Passage:
-----

Note: Rebate estimates are based on published rates for qualifying vehicles and assume that 25% of EVs sold were not eligible. Rebate estimates prior to 2023 assume local government support amounted to 15% of central government support. The sales tax exemption is calculated using the stated 10% tax exemption for qualifying NEVs. Infrastructure subsidy estimates are based on funding amounts provided by the Ministry of Science and Technology. R&D estimates use government-funded R&D statistics and assume that 90% of auto R&D expenditure went towards NEVs. Government procurement estimates assume that 50% of government procurement of autos went towards NEVs. Estimates assume that the average prices of commercial and passenger vehicles are RMB 1.2 million and RMB 250,000, respectively. Annual currency conversions were done using exchange rate data from the OECD.

From 2009 to 2023, we calculate that Chinese government support cumulatively totaled $230.9 billion. Absolute funding annually was around $6.74 billion in the first 9 years of our analysis (2009-2017), as the sector was just getting off the ground. Spending roughly tripled during 2018-2020, and then has risen again sharply since 2021. 

These estimates reflect the combination of five kinds of support: nationally approved buyer rebates, exemption from the 10% sales tax, government funding for infrastructure (primarily charging poles), R&D programs for EV makers, and government procurement of EVs. The buyer’s rebate and sales tax exemption have accounted for the vast majority of support for the industry (see Figure 2). That said, because of the high cost and desire to winnow the field of producers, the central government reduced the buyer’s rebate in 2022 and eliminated it beginning in 2023. 

Figure 2: Composition of Chinese Industrial Policy Support (%)

-----

Input data:
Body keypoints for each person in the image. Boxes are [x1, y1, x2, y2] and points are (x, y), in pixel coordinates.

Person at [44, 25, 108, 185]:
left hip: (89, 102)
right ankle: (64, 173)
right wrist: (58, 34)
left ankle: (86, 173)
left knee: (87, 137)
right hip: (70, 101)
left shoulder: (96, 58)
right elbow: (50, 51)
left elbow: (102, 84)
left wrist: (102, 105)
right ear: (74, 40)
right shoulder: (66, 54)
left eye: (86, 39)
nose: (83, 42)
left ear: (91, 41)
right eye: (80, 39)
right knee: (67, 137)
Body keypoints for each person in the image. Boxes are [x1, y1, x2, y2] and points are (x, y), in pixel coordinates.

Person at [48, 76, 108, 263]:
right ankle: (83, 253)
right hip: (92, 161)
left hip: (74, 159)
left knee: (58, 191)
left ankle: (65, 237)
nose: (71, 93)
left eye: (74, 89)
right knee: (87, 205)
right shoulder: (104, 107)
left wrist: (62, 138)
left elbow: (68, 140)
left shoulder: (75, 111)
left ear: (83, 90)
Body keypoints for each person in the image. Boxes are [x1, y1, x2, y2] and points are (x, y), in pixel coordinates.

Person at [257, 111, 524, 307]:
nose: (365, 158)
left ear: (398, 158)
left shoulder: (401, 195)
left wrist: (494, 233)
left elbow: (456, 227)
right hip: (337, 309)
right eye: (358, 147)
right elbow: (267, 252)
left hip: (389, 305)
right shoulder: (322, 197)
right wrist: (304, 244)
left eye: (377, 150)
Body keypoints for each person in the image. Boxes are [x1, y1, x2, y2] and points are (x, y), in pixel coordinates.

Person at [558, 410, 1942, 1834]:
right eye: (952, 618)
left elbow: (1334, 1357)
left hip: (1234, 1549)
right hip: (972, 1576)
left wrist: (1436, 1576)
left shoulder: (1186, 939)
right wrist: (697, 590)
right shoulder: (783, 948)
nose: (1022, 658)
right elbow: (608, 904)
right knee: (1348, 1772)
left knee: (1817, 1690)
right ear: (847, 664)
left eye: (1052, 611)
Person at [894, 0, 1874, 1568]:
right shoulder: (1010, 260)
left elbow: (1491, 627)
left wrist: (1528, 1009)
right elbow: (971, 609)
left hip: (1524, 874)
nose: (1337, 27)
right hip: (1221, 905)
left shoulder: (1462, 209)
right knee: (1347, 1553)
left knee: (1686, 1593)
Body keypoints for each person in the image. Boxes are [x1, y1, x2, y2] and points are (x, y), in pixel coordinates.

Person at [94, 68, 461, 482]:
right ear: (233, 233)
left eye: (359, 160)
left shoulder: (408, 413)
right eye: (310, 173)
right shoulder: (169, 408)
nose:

-----

Explore the material:
• 1. Print the part of the passage on China's EV subsidies from "From 2009 to" to "sharply since 2021.".
• 2. Render this sentence from the passage on China's EV subsidies in Spanish: "Spending roughly tripled during 2018-2020, and then has risen again sharply since 2021."
• 3. Carry the passage on China's EV subsidies forward from its last line.
The lines have nothing to do with the passage on China's EV subsidies.

Written answers:
• 1.
From 2009 to 2023, we calculate that Chinese government support cumulatively totaled $230.9 billion. Absolute funding annually was around $6.74 billion in the first 9 years of our analysis (2009-2017), as the sector was just getting off the ground. Spending roughly tripled during 2018-2020, and then has risen again sharply since 2021.

• 2. El gasto aproximadamente se triplicó durante 2018-2020 y luego ha vuelto a aumentar considerablemente desde 2021.

• 3.
Remote Visualization

Many parts of the data present challenges to researchers. Two stand out. One is about the data on annual sales of EVs, which is needed to make several of the estimates. We rely on the China Association of Automobile Manufacturers (CAAM) rather than the China Passenger Car Association (CPCA) because CAAM has consistent series of data on both passenger and commercial vehicles. 

A second question concerns the sales tax exemption. The State Tax Administration (STA) reported that sales tax exemptions in 2022 were RMB 87.9 billion ($13.0 billion) and RMB 121.8 billion ($17.2 billion) in 2023. This is lower than our estimates of $30.3 billion and $39.6 billion for 2022 and 2023, respectively. 

Although the STA figures could be considered authoritative, the STA has yet to provide annual data for previous years or explain their underlying assumptions, making it difficult to precisely calculate the sales tax exemption for each and every year and analyze trends over time. Because we place a high premium on consistency across time and our own estimation method aligns with the government’s stated policy, we still calculate and utilize on our own sales tax exemption estimates. That said, if one used the STA reported figure for 2023, total state support combining the five categories would be $22.9 billion, just over half our estimate of $45.3 billion. For 2022 the respective totals would be $28.6 billion instead of $45.8 billion. The best way to resolve questions of data accuracy would be for Chinese authorities to provide a more comprehensive reporting on data for the various elements on an annual basis back to 2014.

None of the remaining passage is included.